The last time I went to NCSS was in 1988; even then publishers felt it was not our conference, and they were right. The exhibitor’s halls were totally dominated by the textbook houses, while the sessions were split between highly academic theoretical debates and the most practical mimeographed classroom handouts. This was clearly a conference for those selling textbooks to states, for academics interested in concepts of education, and for classroom teachers. It has no place for, really, no need for trade book authors. This year we authors are testing the waters to see if that might have changed. NCSS itself has made trade book in elementary schools a discussion strand in the conference.
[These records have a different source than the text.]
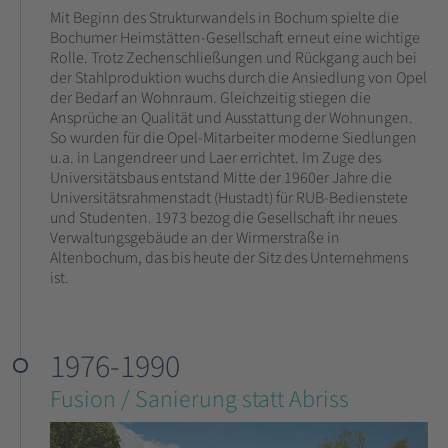
Mit Beginn des Strukturwandels in Bochum spielte die
Bochumer Heimstätten-Gesellschaft erneut eine wichtige
Rolle. Trotz Zechenschließungen und Rückgang auch bei
der Stahlproduktion wuchs durch die Ansiedlung von Opel
der Bedarf an Wohnraum. Gleichzeitig stiegen die
Ansprüche an Qualität und Ausstattung der Wohnungen.
So wurden für die Opel-Mitarbeiter moderne Siedlungen
u.a. in Langendreer und Laer errichtet. Im Zuge des
Universitätsbaus entstand Mitte der 1960er Jahre die
Universitätsrahmenstadt (Hustadt) für RUB-Bedienstete
und Studenten. 1973 bezog die Gesellschaft ihr neues
Verwaltungsgebäude an der Wirmerstraße in
Altenbochum, das bis heute der Sitz des Unternehmens
ist.
1976-1990
Fusion / Sanierung statt Abriss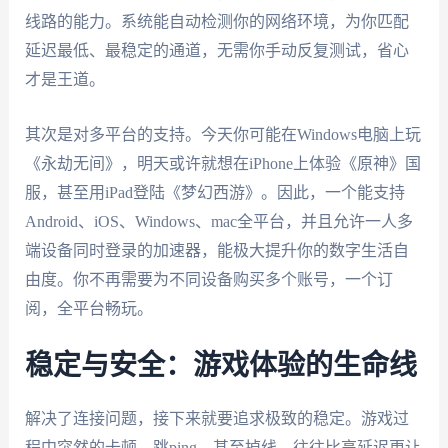
线路的能力。系统能自动检测你的网络环境，为你匹配
延迟最低、最稳定的通道，无需你手动反复测试，省心
才是王道。
其次是对多平台的支持。今天你可能在Windows电脑上玩
《永劫无间》，明天或许就想在iPhone上体验《原神》国
服，甚至用iPad登陆《梦幻西游》。因此，一个能支持
Android、iOS、Windows、mac全平台，并且允许一人多
端设备同时登录的加速器，能极大提升你的数字生活自
由度。你不再需要为不同设备购买多个账号，一个订
阅，全平台畅玩。
稳定与安全：游戏体验的生命线
解决了连接问题，接下来就要追求极致的稳定。游戏过
程中突然的卡顿、跳ping，甚至掉线，往往比高延迟更让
In the days of NCLB testing where Social Studies has lost out the recognize that readability — books kids might actually enjoy reading — may give Social Studies a new entry into classrooms.

I feel like we authors are scouts — pioneers — exploring this new land to see what fit, if any, there is between the world of Social Studies teachers and we who write about history in trade books. I am certain that the issue of price and printing will come up — since so many of our books are in hardcover, which means they are by definition not suited to the classroom. But if all we return with is ammunition to open up discussions with publishers about classroom editions, or site-license downloads, or whatever — we will have accomplished something. If any of you will be in Denver, please say hello — I will be speaking Saturday morning at 8 and at 9, Besty at 10:30 (I don’t know Ann’s schedule), and I’ll be at the National Geographic booth at 10:30.

Comments

  1. I have never been to any of these conferences as I’m fairly new to the kid-pub world. I can only imagine how energizing and exciting it would be to rub elbows with others deeply committed the same things. BTW, what is your topic about?

  2. Marc Aronson says:

    I am giving two talks — one, along with Dr. Myra Zarnowski of Queens College, on using trade nonfiction books in the elementary school classroom; the other, along with Dr. Jason O’Brien of the University of Alabama, on Sugar Changed the World. I like going to conferences — the meeting, greeting, networking that takes place.

  3. As of 2000 (when I presented there) it was the same time exactly as NCTE. That one time I went I found it pretty uninviting for someone teaching elementary, interested in trade books, and creative projects.

  4. Marc Aronson says:

    they are now off by a week, but still it is pretty much a choice. At least on the invitation level, this year they are seeking out trade authors and elementary teachers — we’ll see what that means in practice.